Priscila nasceu para ser a exceção à regra. Os pais, que esperavam por menino, nada fizeram para evitar as combinações disponíveis em verde e azul para as primeiras roupas. Talvez seja a razão da natureza contraditória que cedo se manifestou na sua vida. Podia ser sórdida e dócil, com a delicadeza dos brutos. Se mulheres viessem ao mundo com um manual de instruções, ele fracassaria com ela. Priscila é, até hoje, o exemplo maior da espécie feminina que vigora no século XXI. Nunca vi força semelhante capaz de chicotear na cara dos teóricos de plantão que mulher reúne o sim e o não. Depois dela fico até envergonhado em reconhecer que homem é bicho reduzido e maniqueísta, água ou vinho. Elas, só elas, são capazes de misturar o sagrado ao profano, Foucault com You Tube, spinning e pilates.
Algumas verdades do senso comum se desmancharam em mitos. Ir ao banheiro em grupo. Para Priscila, banheiro era o lugar de estar só, na intimidade em fuga de um mundo com bilhões de formigas. Mas, quando viu no cinema a executiva convicta recolher-se no toalete da empresa em que trabalhava para berrar toda a raiva que em silêncio cultivava cirroses, considerou aquilo tão ridículo que readmitiu a idéia do bando para a fofoca do pipi. Anos depois a questão ganhou asas comerciais, banheiro feminino virou nome de site e ela esteve certa de que o fim dos tempos estava próximo.
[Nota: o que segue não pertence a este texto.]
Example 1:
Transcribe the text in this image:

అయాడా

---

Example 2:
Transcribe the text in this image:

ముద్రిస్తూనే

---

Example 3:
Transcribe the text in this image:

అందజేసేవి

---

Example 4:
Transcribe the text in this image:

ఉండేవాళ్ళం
Se a moda prenunciava o uso de scarpin, ela arrancava as galochas do fundo do baú e causava alvoroço na rua. Todas as atitudes indicavam que tinha maneiras próprias de se colocar no mundo. Feliz por não ter nascido na época da sua bisavó, compreendia o casamento encomendado e os crochês pelo resto da existência como males evitados pelo tempo e pela ordem de chegada dos espermatozóides nos óvulos, que desviaram a sua existência da era Cenozóica para que pudesse desabar de pára-quedas no mundo dos homens que assumem sem remorsos o ofício de babás. Seu mamão com açúcar predileto era perceber que sexo não é mais aula de anatomia e que ninguém pensa em apedrejar a Madonna.
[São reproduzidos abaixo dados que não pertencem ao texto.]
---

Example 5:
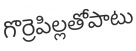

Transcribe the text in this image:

గొర్రెపిల్లతోపాటు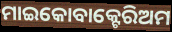
ମାଇକୋବାକ୍ଟେରିଅମ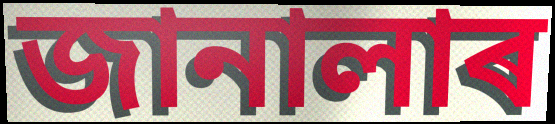
জানালাৰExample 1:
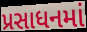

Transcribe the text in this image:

પ્રસાધનમાં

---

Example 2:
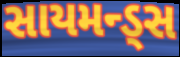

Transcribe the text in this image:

સાયમન્ડ્સ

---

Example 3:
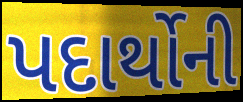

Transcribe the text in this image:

પદાર્થોની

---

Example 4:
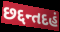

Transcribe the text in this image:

છદ્દન્તદહં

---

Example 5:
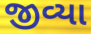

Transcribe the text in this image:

જીવ્યાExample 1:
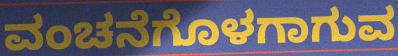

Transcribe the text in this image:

ವಂಚನೆಗೊಳಗಾಗುವ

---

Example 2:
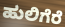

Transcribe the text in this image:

ಹುಲಿಗೆರೆ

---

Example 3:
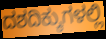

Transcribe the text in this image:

ದಶದಿಕ್ಕುಗಳಲ್ಲಿ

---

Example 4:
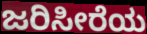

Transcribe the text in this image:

ಜರಿಸೀರೆಯ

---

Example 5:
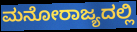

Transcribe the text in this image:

ಮನೋರಾಜ್ಯದಲ್ಲಿ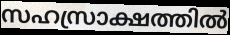
സഹസ്രാക്ഷത്തിൽ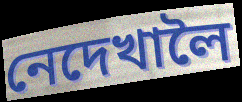
নেদেখালৈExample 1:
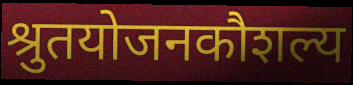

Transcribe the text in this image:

श्रुतयोजनकौशल्य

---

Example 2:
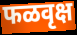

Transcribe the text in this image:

फळवृक्ष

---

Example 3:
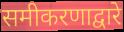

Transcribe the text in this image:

समीकरणाद्वारे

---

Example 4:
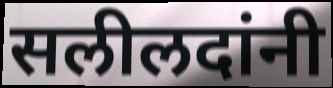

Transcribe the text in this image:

सलीलदांनी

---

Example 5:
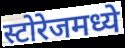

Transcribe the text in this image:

स्टोरेजमध्येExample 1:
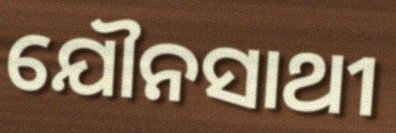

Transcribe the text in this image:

ଯୌନସାଥୀ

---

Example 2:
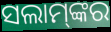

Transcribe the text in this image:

ସଲାମ୍‌ଙ୍କର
Quando nos conhecemos, ela implorava por um Engov em algum bar que fiz questão de esquecer. Organismo recomposto, o perfil “eu sou pós-feminista” foi tudo o que captei. Feito macho moderninho, concordei com todo o liberalismo: a cabeça pra cima e pra baixo diante da autêntica Amélie Poulain na contramão, a do contra. Gargalhada feroz foi resposta que doeu nos ouvidos. Eu, o macho altamente desesperado por um manual de instruções, fiquei sem graça. Ela, atrás dos imensos óculos de mosca, se virou e foi embora para nunca mais.
Guardo lembranças daquele ser que daria orgulho a Darwin. Fui para casa, recolhido, insignificante e perdido ao lado de tantos reduzidos e maniqueístas que perambulam por bate-papos virtuais. Hoje, o cenário invertido e tudo, tenho amigos companheiros nas idas ao banheiro masculino. Nada das velhas piadas machistas. Conversamos sobre Priscilas e suas charadas. Todos me garantem a permanência de duas verdades imortais: mulher nenhuma espera ser chamada de engraçada, nem perguntas sobre quantas primaveras carregam nas olheiras e rugas.
Que desgraça! Priscila já dobrou trezentas esquinas depois daquele dia, aderiu e abriu mão do bando do pipi outras trezentas e nós teimamos em escrever outro manual.
2 comentários:
bom, acho que nesse caso ai eu sou escolado em implorar ao alto ou ao baixo mesmo, um manual simples.
ainda ontem no enterro da vó de um amigo (deus nos livre dessa experiencia) me disseram que todo homem para amar uma mulher, tinha que ler esses livrinhos romanticos retrogados de nome composto, desses que se encontra nestas bancas sujas que vendem cartão telefonico a um preço absurdo.
E foi ai que sem demora eu respondi de pronto: " e toda mulher pra amar um cabra tinha que ficar uns 30 min. por dia no redtube ou no youporn pra pegar umas manhas terápicas com a Heather Brooke,Sylvia Saint ou a Julia Bond."
uma ajuda de um lado e o outro de outro, mas eu ainda quero o manual. excelente Bruno, excelente.